> Problem requirements:
Turn the lines of the listing below into a numbered list, omitting blank lines and leaving the pictures out.

Recorded data:
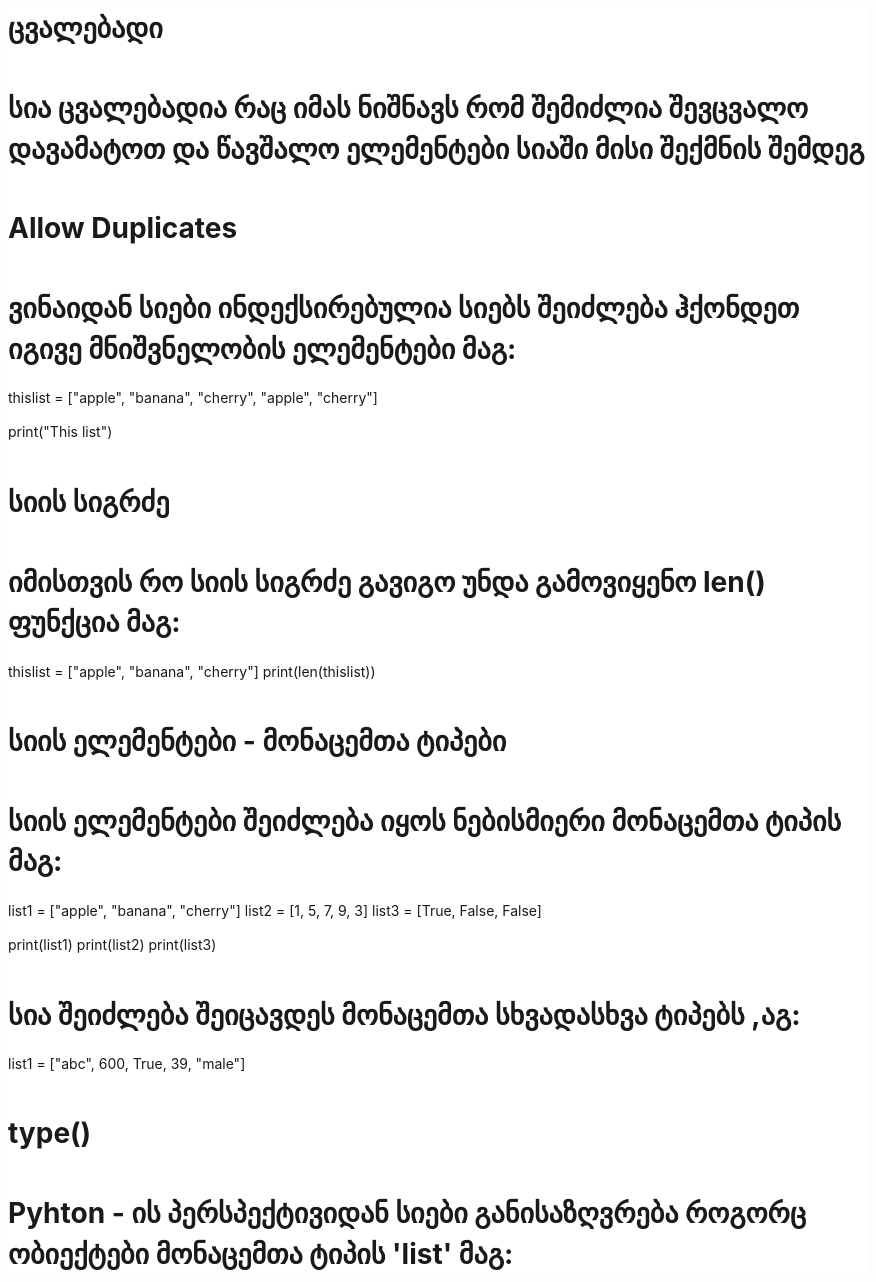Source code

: # ცვალებადი
# სია ცვალებადია რაც იმას ნიშნავს რომ შემიძლია შევცვალო დავამატოთ და წავშალო ელემენტები სიაში მისი შექმნის შემდეგ

# Allow Duplicates
# ვინაიდან სიები ინდექსირებულია სიებს შეიძლება ჰქონდეთ იგივე მნიშვნელობის ელემენტები მაგ:

thislist = ["apple", "banana", "cherry", "apple", "cherry"]

print("This list")

# სიის სიგრძე
# იმისთვის რო სიის სიგრძე გავიგო უნდა გამოვიყენო len() ფუნქცია მაგ:

thislist = ["apple", "banana", "cherry"]
print(len(thislist))


# სიის ელემენტები - მონაცემთა ტიპები
# სიის ელემენტები შეიძლება იყოს ნებისმიერი მონაცემთა ტიპის მაგ:

list1 = ["apple", "banana", "cherry"]
list2 = [1, 5, 7, 9, 3]
list3 = [True, False, False]

print(list1)
print(list2)
print(list3)

# სია შეიძლება შეიცავდეს მონაცემთა სხვადასხვა ტიპებს ,აგ:

list1 = ["abc", 600, True, 39, "male"]

# type()
# Pyhton - ის პერსპექტივიდან სიები განისაზღვრება როგორც ობიექტები მონაცემთა ტიპის 'list' მაგ:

> Response area:
1. Source code
2. : # ცვალებადი
3. # სია ცვალებადია რაც იმას ნიშნავს რომ შემიძლია შევცვალო დავამატოთ და წავშალო ელემენტები სიაში მისი შექმნის შემდეგ
4. # Allow Duplicates
5. # ვინაიდან სიები ინდექსირებულია სიებს შეიძლება ჰქონდეთ იგივე მნიშვნელობის ელემენტები მაგ:
6. thislist = ["apple", "banana", "cherry", "apple", "cherry"]
7. print("This list")
8. # სიის სიგრძე
9. # იმისთვის რო სიის სიგრძე გავიგო უნდა გამოვიყენო len() ფუნქცია მაგ:
10. thislist = ["apple", "banana", "cherry"]
11. print(len(thislist))
12. # სიის ელემენტები - მონაცემთა ტიპები
13. # სიის ელემენტები შეიძლება იყოს ნებისმიერი მონაცემთა ტიპის მაგ:
14. list1 = ["apple", "banana", "cherry"]
15. list2 = [1, 5, 7, 9, 3]
16. list3 = [True, False, False]
17. print(list1)
18. print(list2)
19. print(list3)
20. # სია შეიძლება შეიცავდეს მონაცემთა სხვადასხვა ტიპებს ,აგ:
21. list1 = ["abc", 600, True, 39, "male"]
22. # type()
23. # Pyhton - ის პერსპექტივიდან სიები განისაზღვრება როგორც ობიექტები მონაცემთა ტიპის 'list' მაგ:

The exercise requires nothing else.